While fans of that sort of driving will find much to like about the standard six-speed manual and its available rev-matching feature, each of our test cars had the optional eight-speed automatic. The transmission takes a little too long to respond to tugs on the paddle shifters, and as a result doesn't feel as engaging as some other automatic-equipped performance cars we've driven.
What's the Fuel Economy Like?
The EPA rates automatic-equipped LT and SS Camaros at 23 mpg and 20 mpg combined, respectively. While our cars performed above these ratings on our test loop, their average fuel economy over a two-week stay was lower. The SS returned 16.3 mpg over 950.7 miles, the LT 19.6 mpg. The turbocharged 2.0-liter, which we did not test, is rated by the EPA at 24 mpg combined with the manual and 25 mpg with the automatic.
What Competing Models Should You Also Consider? Dodge Challenger — It's larger and heavier. That means it's not as fast as the optional 485-horse V8 in the R/T Scat Pack might lead you to think. But it also means the Challenger has more cargo capacity and seating space. It's priced similarly, and some might argue it's a bit more charismatic, too.
Ford Mustang — The Mustang and Camaro models line up in almost perfect parallel, from turbocharged 2.0-liter four-cylinder engines through V6s and V8s. At least right now, the Camaro is more nimble and quicker. The Mustang is roomier, has a nicer interior and is easier to see out of.

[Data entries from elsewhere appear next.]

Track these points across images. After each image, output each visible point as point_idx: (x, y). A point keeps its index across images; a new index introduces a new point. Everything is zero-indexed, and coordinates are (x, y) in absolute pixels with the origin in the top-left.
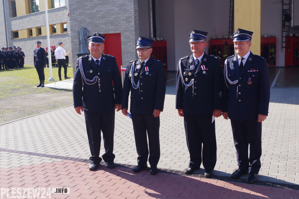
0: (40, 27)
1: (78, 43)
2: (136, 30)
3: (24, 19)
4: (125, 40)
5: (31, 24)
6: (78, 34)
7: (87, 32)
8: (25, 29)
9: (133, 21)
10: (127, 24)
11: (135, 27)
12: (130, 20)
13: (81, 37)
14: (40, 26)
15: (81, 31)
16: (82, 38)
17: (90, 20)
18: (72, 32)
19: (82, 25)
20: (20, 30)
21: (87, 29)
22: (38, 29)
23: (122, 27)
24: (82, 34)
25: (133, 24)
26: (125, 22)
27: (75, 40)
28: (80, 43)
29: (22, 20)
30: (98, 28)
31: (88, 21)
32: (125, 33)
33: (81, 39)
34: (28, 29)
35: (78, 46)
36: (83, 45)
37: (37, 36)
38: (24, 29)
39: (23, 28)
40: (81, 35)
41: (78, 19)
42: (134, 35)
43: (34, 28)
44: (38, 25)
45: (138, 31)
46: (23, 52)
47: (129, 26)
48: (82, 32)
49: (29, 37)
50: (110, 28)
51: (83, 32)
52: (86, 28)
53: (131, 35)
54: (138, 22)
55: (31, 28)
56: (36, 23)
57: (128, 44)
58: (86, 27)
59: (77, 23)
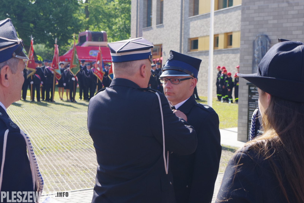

Why Should You Consider This Car?
It delivers exceptional performance for the price, along with classic muscle car styling. A wide range of engines and options means there's likely one in your price range.
Why Should You Think Twice About This Car?
This sixth-generation Camaro has a tiny trunk, a cramped backseat and limited outward visibility. If you need a performance car that's also on the practical side, there are better cars than the Camaro.
The manufacturer provided Edmunds this vehicle for the purposes of evaluation.